2. Creating Emotional Safety
When her son said:
“I hate homework.”
She didn’t argue.
She didn’t lecture.
She didn’t try to convince him he shouldn’t feel that way.
Instead, she created a safe space for him.
She told him:
“I’m not going to get mad about homework anymore.”
That’s another spoke.
3. Reducing the Barrier to Entry
She used a two-minute timer.
Just two minutes.
That’s a tiny commitment.
A manageable commitment.
Instead of fighting an overwhelming task, her son only had to focus for two minutes.
That’s another spoke.
4. Breaking Work Into Small Chunks
They completed the work through several short sessions.
Many parents hear this and think:
“That sounds exhausting.”
And honestly, it can be.
Many parents wish their child could simply sit down and complete everything at once.
But that’s not where some kids are yet.
These short sessions are scaffolding.
They are temporary supports.
Over time, the child can build endurance.
Two minutes becomes five.
Five becomes ten.
Ten becomes twenty.
The threshold grows.
The resistance decreases.
This process works.
It just takes time.
5. Recognizing Fatigue
When they became exhausted, they didn’t push harder.
They went for a walk.
They reset.
They took care of themselves.
That’s another spoke.
6. Preparing for Conversations
She scheduled an appointment with her son.
I often call this a “pre-talk.”
Instead of surprising him with a difficult conversation, she let him know it was coming.
That gave him time to mentally prepare.
Another spoke.
7. Using Visual Supports
She set up visual prompts.
Instead of constantly directing him, she created external supports.
The responsibility shifted from her doing everything to him following a structure.
Another spoke.
8. Building Connection
She followed through on promises.
She connected with his interests.
They played Magic together.
She invested in the relationship.
Another spoke.
The Big Lesson
Here’s what I want you to take away from this video:
Helping your child is not a linear, step-by-step process.
There is no perfect starting point.
You don’t need to find the magical first step.
You simply need to pick a spoke and begin.
Maybe your first spoke is self-care.
Maybe it’s connection.
Maybe it’s cleaning out the backpack.
Maybe it’s improving communication.
Maybe it’s creating better routines.
It doesn’t matter where you start.
Just start.
Then continue strengthening multiple spokes over time.
Use whatever tools you currently have.
Your toolkit doesn’t need to be perfect.
It just needs to be used.
Patient Persistence
The second idea is patient persistence.
Be patient.
Be persistent.
Then be patient again.
Keep showing up.
Keep planting seeds.
Keep strengthening the spokes.
Don’t give up.
I know some of you are facing incredibly difficult situations.

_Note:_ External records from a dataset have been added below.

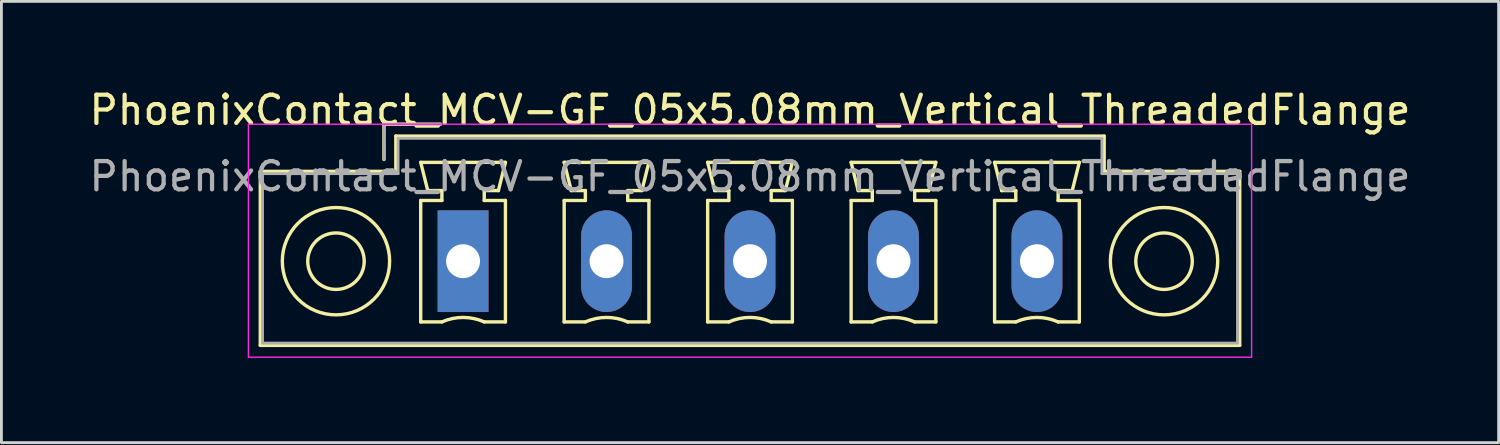
<source format=kicad_pcb>
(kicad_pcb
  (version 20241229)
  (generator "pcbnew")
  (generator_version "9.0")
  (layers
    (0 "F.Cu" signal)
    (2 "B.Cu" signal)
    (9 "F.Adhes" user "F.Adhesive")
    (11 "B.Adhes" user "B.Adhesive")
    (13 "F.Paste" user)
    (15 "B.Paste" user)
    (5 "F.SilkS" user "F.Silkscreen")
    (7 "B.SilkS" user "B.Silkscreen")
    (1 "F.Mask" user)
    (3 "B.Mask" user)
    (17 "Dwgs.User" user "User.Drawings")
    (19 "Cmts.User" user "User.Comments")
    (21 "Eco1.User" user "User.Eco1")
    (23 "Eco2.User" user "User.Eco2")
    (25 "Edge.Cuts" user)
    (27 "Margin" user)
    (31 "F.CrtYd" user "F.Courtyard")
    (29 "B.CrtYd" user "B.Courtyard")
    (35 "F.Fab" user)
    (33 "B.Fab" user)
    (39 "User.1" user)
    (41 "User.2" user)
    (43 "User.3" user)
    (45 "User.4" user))
  (footprint "PhoenixContact_MCV-GF_05x5.08mm_Vertical_ThreadedFlange"
    (layer "F.Cu")
    (at 13.346 6.198)
    (property "Reference" "PhoenixContact_MCV-GF_05x5.08mm_Vertical_ThreadedFlange" (at 10.16 -5.35 0) (layer "F.SilkS") (effects (font (size 1 1) (thickness 0.15))))
    (attr through_hole)
    (fp_line (start -7.18 -3.18) (end -7.18 2.98) (stroke (width 0.12) (type solid)) (layer "F.SilkS"))
    (fp_line (start -7.18 2.98) (end 27.5 2.98) (stroke (width 0.12) (type solid)) (layer "F.SilkS"))
    (fp_line (start -2.8 -4.85) (end -0.8 -4.85) (stroke (width 0.12) (type solid)) (layer "F.SilkS"))
    (fp_line (start -2.8 -3.6) (end -2.8 -4.85) (stroke (width 0.12) (type solid)) (layer "F.SilkS"))
    (fp_line (start -2.38 -4.43) (end -2.38 -3.18) (stroke (width 0.12) (type solid)) (layer "F.SilkS"))
    (fp_line (start -2.38 -3.18) (end -7.18 -3.18) (stroke (width 0.12) (type solid)) (layer "F.SilkS"))
    (fp_line (start -1.5 -3.5) (end 1.5 -3.5) (stroke (width 0.12) (type solid)) (layer "F.SilkS"))
    (fp_line (start -1.5 -2.15) (end -0.75 -2.15) (stroke (width 0.12) (type solid)) (layer "F.SilkS"))
    (fp_line (start -1.5 2.15) (end -1.5 -2.15) (stroke (width 0.12) (type solid)) (layer "F.SilkS"))
    (fp_line (start -1.25 -2.5) (end -1.5 -3.5) (stroke (width 0.12) (type solid)) (layer "F.SilkS"))
    (fp_line (start -0.75 -2.5) (end -1.25 -2.5) (stroke (width 0.12) (type solid)) (layer "F.SilkS"))
    (fp_line (start -0.75 -2.15) (end -0.75 -2.5) (stroke (width 0.12) (type solid)) (layer "F.SilkS"))
    (fp_line (start -0.75 2.15) (end -1.5 2.15) (stroke (width 0.12) (type solid)) (layer "F.SilkS"))
    (fp_line (start 0.75 -2.5) (end 0.75 -2.15) (stroke (width 0.12) (type solid)) (layer "F.SilkS"))
    (fp_line (start 0.75 -2.15) (end 1.5 -2.15) (stroke (width 0.12) (type solid)) (layer "F.SilkS"))
    (fp_line (start 1.25 -2.5) (end 0.75 -2.5) (stroke (width 0.12) (type solid)) (layer "F.SilkS"))
    (fp_line (start 1.5 -3.5) (end 1.25 -2.5) (stroke (width 0.12) (type solid)) (layer "F.SilkS"))
    (fp_line (start 1.5 -2.15) (end 1.5 2.15) (stroke (width 0.12) (type solid)) (layer "F.SilkS"))
    (fp_line (start 1.5 2.15) (end 0.75 2.15) (stroke (width 0.12) (type solid)) (layer "F.SilkS"))
    (fp_line (start 3.58 -3.5) (end 6.58 -3.5) (stroke (width 0.12) (type solid)) (layer "F.SilkS"))
    (fp_line (start 3.58 -2.15) (end 4.33 -2.15) (stroke (width 0.12) (type solid)) (layer "F.SilkS"))
    (fp_line (start 3.58 2.15) (end 3.58 -2.15) (stroke (width 0.12) (type solid)) (layer "F.SilkS"))
    (fp_line (start 3.83 -2.5) (end 3.58 -3.5) (stroke (width 0.12) (type solid)) (layer "F.SilkS"))
    (fp_line (start 4.33 -2.5) (end 3.83 -2.5) (stroke (width 0.12) (type solid)) (layer "F.SilkS"))
    (fp_line (start 4.33 -2.15) (end 4.33 -2.5) (stroke (width 0.12) (type solid)) (layer "F.SilkS"))
    (fp_line (start 4.33 2.15) (end 3.58 2.15) (stroke (width 0.12) (type solid)) (layer "F.SilkS"))
    (fp_line (start 5.83 -2.5) (end 5.83 -2.15) (stroke (width 0.12) (type solid)) (layer "F.SilkS"))
    (fp_line (start 5.83 -2.15) (end 6.58 -2.15) (stroke (width 0.12) (type solid)) (layer "F.SilkS"))
    (fp_line (start 6.33 -2.5) (end 5.83 -2.5) (stroke (width 0.12) (type solid)) (layer "F.SilkS"))
    (fp_line (start 6.58 -3.5) (end 6.33 -2.5) (stroke (width 0.12) (type solid)) (layer "F.SilkS"))
    (fp_line (start 6.58 -2.15) (end 6.58 2.15) (stroke (width 0.12) (type solid)) (layer "F.SilkS"))
    (fp_line (start 6.58 2.15) (end 5.83 2.15) (stroke (width 0.12) (type solid)) (layer "F.SilkS"))
    (fp_line (start 8.66 -3.5) (end 11.66 -3.5) (stroke (width 0.12) (type solid)) (layer "F.SilkS"))
    (fp_line (start 8.66 -2.15) (end 9.41 -2.15) (stroke (width 0.12) (type solid)) (layer "F.SilkS"))
    (fp_line (start 8.66 2.15) (end 8.66 -2.15) (stroke (width 0.12) (type solid)) (layer "F.SilkS"))
    (fp_line (start 8.91 -2.5) (end 8.66 -3.5) (stroke (width 0.12) (type solid)) (layer "F.SilkS"))
    (fp_line (start 9.41 -2.5) (end 8.91 -2.5) (stroke (width 0.12) (type solid)) (layer "F.SilkS"))
    (fp_line (start 9.41 -2.15) (end 9.41 -2.5) (stroke (width 0.12) (type solid)) (layer "F.SilkS"))
    (fp_line (start 9.41 2.15) (end 8.66 2.15) (stroke (width 0.12) (type solid)) (layer "F.SilkS"))
    (fp_line (start 10.91 -2.5) (end 10.91 -2.15) (stroke (width 0.12) (type solid)) (layer "F.SilkS"))
    (fp_line (start 10.91 -2.15) (end 11.66 -2.15) (stroke (width 0.12) (type solid)) (layer "F.SilkS"))
    (fp_line (start 11.41 -2.5) (end 10.91 -2.5) (stroke (width 0.12) (type solid)) (layer "F.SilkS"))
    (fp_line (start 11.66 -3.5) (end 11.41 -2.5) (stroke (width 0.12) (type solid)) (layer "F.SilkS"))
    (fp_line (start 11.66 -2.15) (end 11.66 2.15) (stroke (width 0.12) (type solid)) (layer "F.SilkS"))
    (fp_line (start 11.66 2.15) (end 10.91 2.15) (stroke (width 0.12) (type solid)) (layer "F.SilkS"))
    (fp_line (start 13.74 -3.5) (end 16.74 -3.5) (stroke (width 0.12) (type solid)) (layer "F.SilkS"))
    (fp_line (start 13.74 -2.15) (end 14.49 -2.15) (stroke (width 0.12) (type solid)) (layer "F.SilkS"))
    (fp_line (start 13.74 2.15) (end 13.74 -2.15) (stroke (width 0.12) (type solid)) (layer "F.SilkS"))
    (fp_line (start 13.99 -2.5) (end 13.74 -3.5) (stroke (width 0.12) (type solid)) (layer "F.SilkS"))
    (fp_line (start 14.49 -2.5) (end 13.99 -2.5) (stroke (width 0.12) (type solid)) (layer "F.SilkS"))
    (fp_line (start 14.49 -2.15) (end 14.49 -2.5) (stroke (width 0.12) (type solid)) (layer "F.SilkS"))
    (fp_line (start 14.49 2.15) (end 13.74 2.15) (stroke (width 0.12) (type solid)) (layer "F.SilkS"))
    (fp_line (start 15.99 -2.5) (end 15.99 -2.15) (stroke (width 0.12) (type solid)) (layer "F.SilkS"))
    (fp_line (start 15.99 -2.15) (end 16.74 -2.15) (stroke (width 0.12) (type solid)) (layer "F.SilkS"))
    (fp_line (start 16.49 -2.5) (end 15.99 -2.5) (stroke (width 0.12) (type solid)) (layer "F.SilkS"))
    (fp_line (start 16.74 -3.5) (end 16.49 -2.5) (stroke (width 0.12) (type solid)) (layer "F.SilkS"))
    (fp_line (start 16.74 -2.15) (end 16.74 2.15) (stroke (width 0.12) (type solid)) (layer "F.SilkS"))
    (fp_line (start 16.74 2.15) (end 15.99 2.15) (stroke (width 0.12) (type solid)) (layer "F.SilkS"))
    (fp_line (start 18.82 -3.5) (end 21.82 -3.5) (stroke (width 0.12) (type solid)) (layer "F.SilkS"))
    (fp_line (start 18.82 -2.15) (end 19.57 -2.15) (stroke (width 0.12) (type solid)) (layer "F.SilkS"))
    (fp_line (start 18.82 2.15) (end 18.82 -2.15) (stroke (width 0.12) (type solid)) (layer "F.SilkS"))
    (fp_line (start 19.07 -2.5) (end 18.82 -3.5) (stroke (width 0.12) (type solid)) (layer "F.SilkS"))
    (fp_line (start 19.57 -2.5) (end 19.07 -2.5) (stroke (width 0.12) (type solid)) (layer "F.SilkS"))
    (fp_line (start 19.57 -2.15) (end 19.57 -2.5) (stroke (width 0.12) (type solid)) (layer "F.SilkS"))
    (fp_line (start 19.57 2.15) (end 18.82 2.15) (stroke (width 0.12) (type solid)) (layer "F.SilkS"))
    (fp_line (start 21.07 -2.5) (end 21.07 -2.15) (stroke (width 0.12) (type solid)) (layer "F.SilkS"))
    (fp_line (start 21.07 -2.15) (end 21.82 -2.15) (stroke (width 0.12) (type solid)) (layer "F.SilkS"))
    (fp_line (start 21.57 -2.5) (end 21.07 -2.5) (stroke (width 0.12) (type solid)) (layer "F.SilkS"))
    (fp_line (start 21.82 -3.5) (end 21.57 -2.5) (stroke (width 0.12) (type solid)) (layer "F.SilkS"))
    (fp_line (start 21.82 -2.15) (end 21.82 2.15) (stroke (width 0.12) (type solid)) (layer "F.SilkS"))
    (fp_line (start 21.82 2.15) (end 21.07 2.15) (stroke (width 0.12) (type solid)) (layer "F.SilkS"))
    (fp_line (start 22.7 -4.43) (end -2.38 -4.43) (stroke (width 0.12) (type solid)) (layer "F.SilkS"))
    (fp_line (start 22.7 -3.18) (end 22.7 -4.43) (stroke (width 0.12) (type solid)) (layer "F.SilkS"))
    (fp_line (start 27.5 -3.18) (end 22.7 -3.18) (stroke (width 0.12) (type solid)) (layer "F.SilkS"))
    (fp_line (start 27.5 2.98) (end 27.5 -3.18) (stroke (width 0.12) (type solid)) (layer "F.SilkS"))
    (fp_arc (start -0.75 2.15) (mid -0.000193 1.99191) (end 0.749647 2.149844) (stroke (width 0.12) (type solid)) (layer "F.SilkS"))
    (fp_arc (start 4.33 2.15) (mid 5.079807 1.99191) (end 5.829647 2.149844) (stroke (width 0.12) (type solid)) (layer "F.SilkS"))
    (fp_arc (start 9.41 2.15) (mid 10.159807 1.99191) (end 10.909647 2.149844) (stroke (width 0.12) (type solid)) (layer "F.SilkS"))
    (fp_arc (start 14.49 2.15) (mid 15.239807 1.99191) (end 15.989647 2.149844) (stroke (width 0.12) (type solid)) (layer "F.SilkS"))
    (fp_arc (start 19.57 2.15) (mid 20.319807 1.99191) (end 21.069647 2.149844) (stroke (width 0.12) (type solid)) (layer "F.SilkS"))
    (fp_circle (center -4.5 0) (end -3.5 0) (stroke (width 0.12) (type solid)) (fill no) (layer "F.SilkS"))
    (fp_circle (center -4.5 0) (end -2.6 0) (stroke (width 0.12) (type solid)) (fill no) (layer "F.SilkS"))
    (fp_circle (center 24.82 0) (end 25.82 0) (stroke (width 0.12) (type solid)) (fill no) (layer "F.SilkS"))
    (fp_circle (center 24.82 0) (end 26.72 0) (stroke (width 0.12) (type solid)) (fill no) (layer "F.SilkS"))
    (fp_line (start -7.6 -4.85) (end -7.6 3.4) (stroke (width 0.05) (type solid)) (layer "F.CrtYd"))
    (fp_line (start -7.6 3.4) (end 27.92 3.4) (stroke (width 0.05) (type solid)) (layer "F.CrtYd"))
    (fp_line (start 27.92 -4.85) (end -7.6 -4.85) (stroke (width 0.05) (type solid)) (layer "F.CrtYd"))
    (fp_line (start 27.92 3.4) (end 27.92 -4.85) (stroke (width 0.05) (type solid)) (layer "F.CrtYd"))
    (fp_line (start -7.1 -3.1) (end -7.1 2.9) (stroke (width 0.1) (type solid)) (layer "F.Fab"))
    (fp_line (start -7.1 2.9) (end 27.42 2.9) (stroke (width 0.1) (type solid)) (layer "F.Fab"))
    (fp_line (start -2.8 -4.85) (end -0.8 -4.85) (stroke (width 0.1) (type solid)) (layer "F.Fab"))
    (fp_line (start -2.8 -3.6) (end -2.8 -4.85) (stroke (width 0.1) (type solid)) (layer "F.Fab"))
    (fp_line (start -2.3 -4.35) (end -2.3 -3.1) (stroke (width 0.1) (type solid)) (layer "F.Fab"))
    (fp_line (start -2.3 -3.1) (end -7.1 -3.1) (stroke (width 0.1) (type solid)) (layer "F.Fab"))
    (fp_line (start 22.62 -4.35) (end -2.3 -4.35) (stroke (width 0.1) (type solid)) (layer "F.Fab"))
    (fp_line (start 22.62 -3.1) (end 22.62 -4.35) (stroke (width 0.1) (type solid)) (layer "F.Fab"))
    (fp_line (start 27.42 -3.1) (end 22.62 -3.1) (stroke (width 0.1) (type solid)) (layer "F.Fab"))
    (fp_line (start 27.42 2.9) (end 27.42 -3.1) (stroke (width 0.1) (type solid)) (layer "F.Fab"))
    (fp_text user "${REFERENCE}" (at 10.16 -3 0) (layer "F.Fab") (effects (font (size 1 1) (thickness 0.15))))
    (pad "1" thru_hole rect (at 0 0) (size 1.8 3.6) (drill 1.2) (layers "*.Cu" "*.Mask"))
    (pad "2" thru_hole oval (at 5.08 0) (size 1.8 3.6) (drill 1.2) (layers "*.Cu" "*.Mask"))
    (pad "3" thru_hole oval (at 10.16 0) (size 1.8 3.6) (drill 1.2) (layers "*.Cu" "*.Mask"))
    (pad "4" thru_hole oval (at 15.24 0) (size 1.8 3.6) (drill 1.2) (layers "*.Cu" "*.Mask"))
    (pad "5" thru_hole oval (at 20.32 0) (size 1.8 3.6) (drill 1.2) (layers "*.Cu" "*.Mask")))
  (gr_rect
    (start -3 -3)
    (end 50.012 12.623)
    (stroke (width 0.1) (type default))
    (fill no)
    (layer "Edge.Cuts")))
</source>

I know some of you feel exhausted.
I know some of you feel like you’re pushing a giant boulder uphill.
But this work matters.
Tiny wins matter.
Micro-wins matter.
Every small improvement matters.
The process works.
Keep going.
Final Thoughts
If you remember nothing else from this video, remember this:
Use Spoke Theory.
Strengthen multiple areas at once.
Don’t worry about starting perfectly.
Be patient.
Be persistent.
Celebrate the wins, especially the relationship wins.
Those moments of connection—the go-karting, the ice cream, the laughter, the feeling that your family is enjoying being together—those are often the biggest victories of all.
My name is Seth Perler. I’m an executive function coach based in Boulder, Colorado.